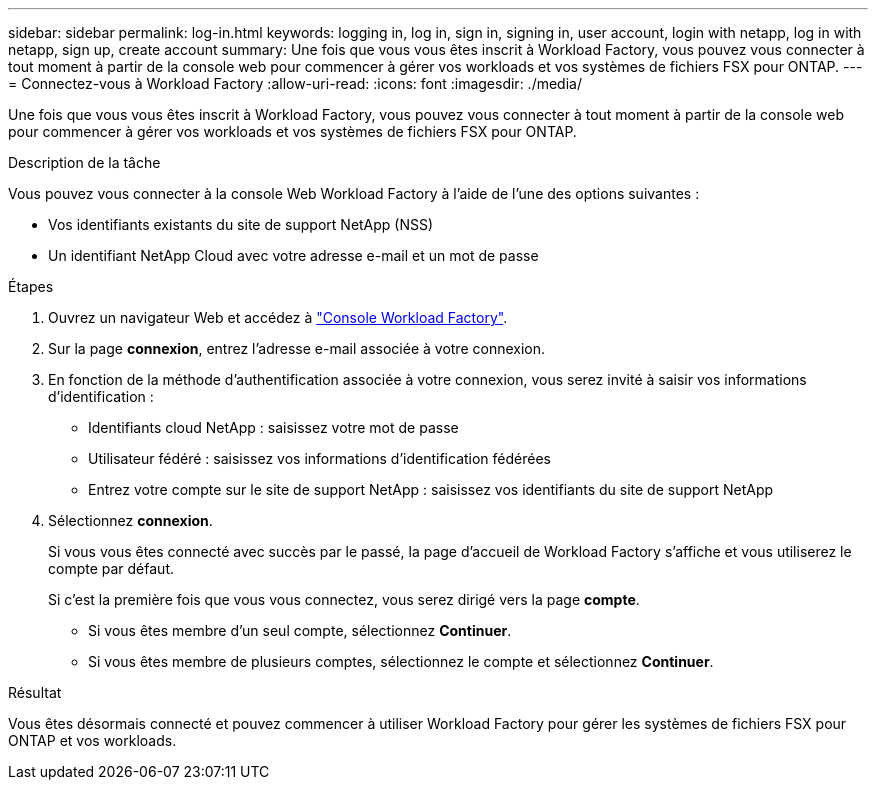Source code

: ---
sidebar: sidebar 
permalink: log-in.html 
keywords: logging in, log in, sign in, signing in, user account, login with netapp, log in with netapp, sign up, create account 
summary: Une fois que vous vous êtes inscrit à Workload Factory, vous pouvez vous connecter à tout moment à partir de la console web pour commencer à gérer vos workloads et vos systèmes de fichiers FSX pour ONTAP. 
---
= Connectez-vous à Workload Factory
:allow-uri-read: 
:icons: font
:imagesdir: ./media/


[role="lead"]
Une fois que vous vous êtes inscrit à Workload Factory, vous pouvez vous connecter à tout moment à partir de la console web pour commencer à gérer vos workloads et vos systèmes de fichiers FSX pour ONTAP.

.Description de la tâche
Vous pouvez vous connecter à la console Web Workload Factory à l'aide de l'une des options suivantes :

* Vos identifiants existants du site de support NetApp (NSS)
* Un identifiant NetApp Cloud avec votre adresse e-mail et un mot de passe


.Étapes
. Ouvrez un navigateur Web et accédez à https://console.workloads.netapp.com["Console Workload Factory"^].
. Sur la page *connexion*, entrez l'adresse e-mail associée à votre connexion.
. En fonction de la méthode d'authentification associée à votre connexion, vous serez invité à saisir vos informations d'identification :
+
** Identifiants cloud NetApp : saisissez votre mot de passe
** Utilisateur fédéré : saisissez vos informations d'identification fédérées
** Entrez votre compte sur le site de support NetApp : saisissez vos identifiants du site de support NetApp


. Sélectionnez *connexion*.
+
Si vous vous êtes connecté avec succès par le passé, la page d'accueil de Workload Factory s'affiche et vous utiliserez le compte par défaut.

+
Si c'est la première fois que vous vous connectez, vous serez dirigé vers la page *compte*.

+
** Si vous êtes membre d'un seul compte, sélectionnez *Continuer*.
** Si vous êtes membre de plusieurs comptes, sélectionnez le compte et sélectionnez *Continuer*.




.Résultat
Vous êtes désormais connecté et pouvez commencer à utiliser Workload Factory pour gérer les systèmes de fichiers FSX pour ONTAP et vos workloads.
___
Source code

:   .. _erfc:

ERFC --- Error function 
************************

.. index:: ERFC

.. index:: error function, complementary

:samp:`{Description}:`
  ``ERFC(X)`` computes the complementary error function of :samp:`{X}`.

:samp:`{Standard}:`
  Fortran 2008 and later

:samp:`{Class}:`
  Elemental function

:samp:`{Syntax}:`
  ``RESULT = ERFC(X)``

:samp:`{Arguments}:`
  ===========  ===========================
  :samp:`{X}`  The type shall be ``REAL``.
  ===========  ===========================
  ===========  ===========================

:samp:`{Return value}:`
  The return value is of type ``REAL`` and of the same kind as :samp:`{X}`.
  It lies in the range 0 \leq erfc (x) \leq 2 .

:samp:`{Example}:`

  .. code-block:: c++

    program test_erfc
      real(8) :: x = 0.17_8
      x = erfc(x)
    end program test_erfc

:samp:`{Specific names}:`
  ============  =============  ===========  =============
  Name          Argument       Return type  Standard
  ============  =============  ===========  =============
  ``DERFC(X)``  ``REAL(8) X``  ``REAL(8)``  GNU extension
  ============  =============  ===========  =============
___
## What is required
Determine the number of lines in the preceding data that contain the word "Standard". Reply with that number only.

## Finished task
2